A partir de agora, o .NET Framework 3.5 deixará de estar disponível como uma funcionalidade opcional integrada no menu do sistema operativo, passando a exigir um método de instalação diferente para quem ainda depende dele.
Uma mudança na gestão de componentes legado
Embora o Windows 11 traga o .NET Framework 4.8 Advanced Services ativado por defeito, a versão 3.5 permanecia como uma opção selecionável para garantir a compatibilidade com aplicações mais antigas. Esta facilidade de acesso, que bastava um "visto" numa caixa de seleção para descarregar e instalar o recurso, chegou ao fim.
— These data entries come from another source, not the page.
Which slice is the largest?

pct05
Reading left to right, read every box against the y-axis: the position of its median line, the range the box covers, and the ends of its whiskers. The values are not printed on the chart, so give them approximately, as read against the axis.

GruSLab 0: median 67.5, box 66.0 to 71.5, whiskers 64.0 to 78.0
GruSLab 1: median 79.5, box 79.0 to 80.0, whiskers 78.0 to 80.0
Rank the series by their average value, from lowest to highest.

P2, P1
A alteração começou a ser implementada na build 27965 do Windows 11 Insider Preview, lançada no canal Canary em outubro de 2025. Isto significa que, para qualquer versão futura do sistema operativo lançada após essa data, o componente já não constará na lista de funcionalidades opcionais. A Microsoft justifica esta decisão como um alinhamento com o ciclo de vida do produto, cujo fim de suporte está agendado para 9 de janeiro de 2029.
Com esta remoção, outros componentes associados também deixam de poder ser instalados diretamente via menu de funcionalidades, nomeadamente:
ASP.NET 3.5
.NET Extensibility 3.5
WCF HTTP Activation
WCF non-HTTP Activation
Como instalar e quem fica "a salvo"?
É importante notar que esta medida não afeta os utilizadores que se mantenham no Windows 10 ou nas versões do Windows 11 até à 25H2. Nestes casos, o método tradicional continua a funcionar sem qualquer alteração.
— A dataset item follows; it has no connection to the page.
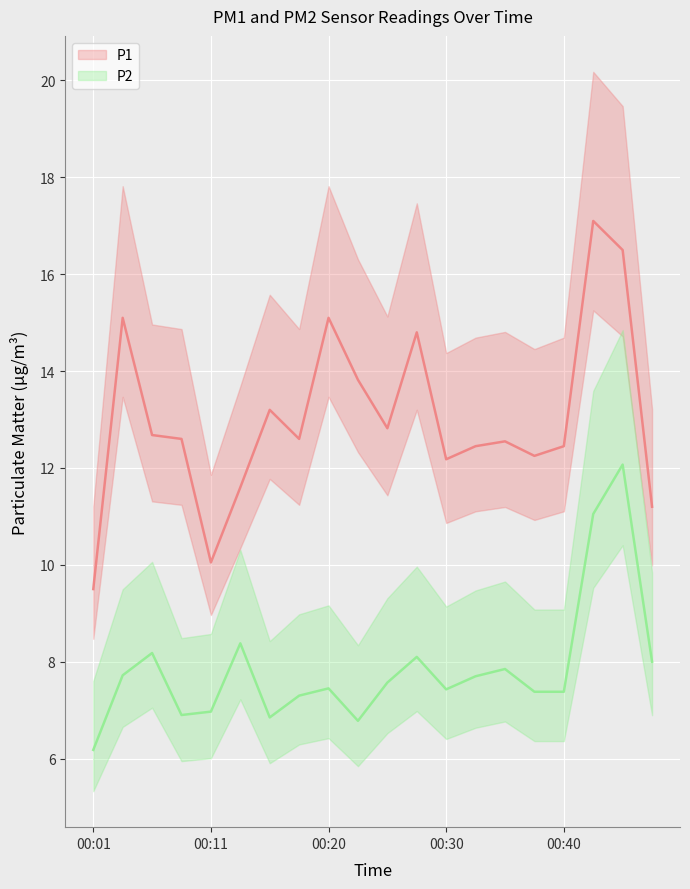

Count the number of data series in this chart.

2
Para quem estiver a utilizar as compilações mais recentes e futuras, a solução passa a ser a utilização de um instalador autónomo (standalone installer). A empresa de Redmond detalhou estes procedimentos num novo documento de suporte, onde explica como os administradores de sistemas e utilizadores podem contornar a ausência do menu simplificado, recorrendo ao instalador offline ou a scripts do PowerShell para os componentes adicionais, conforme explicado no blog oficial de desenvolvimento.
Esta estratégia parece indicar um esforço claro para "limpar" o sistema operativo de dependências antigas, empurrando os utilizadores e programadores para versões mais modernas e seguras da plataforma, enquanto se prepara o terreno para o fim de vida definitivo desta versão do framework daqui a alguns anos.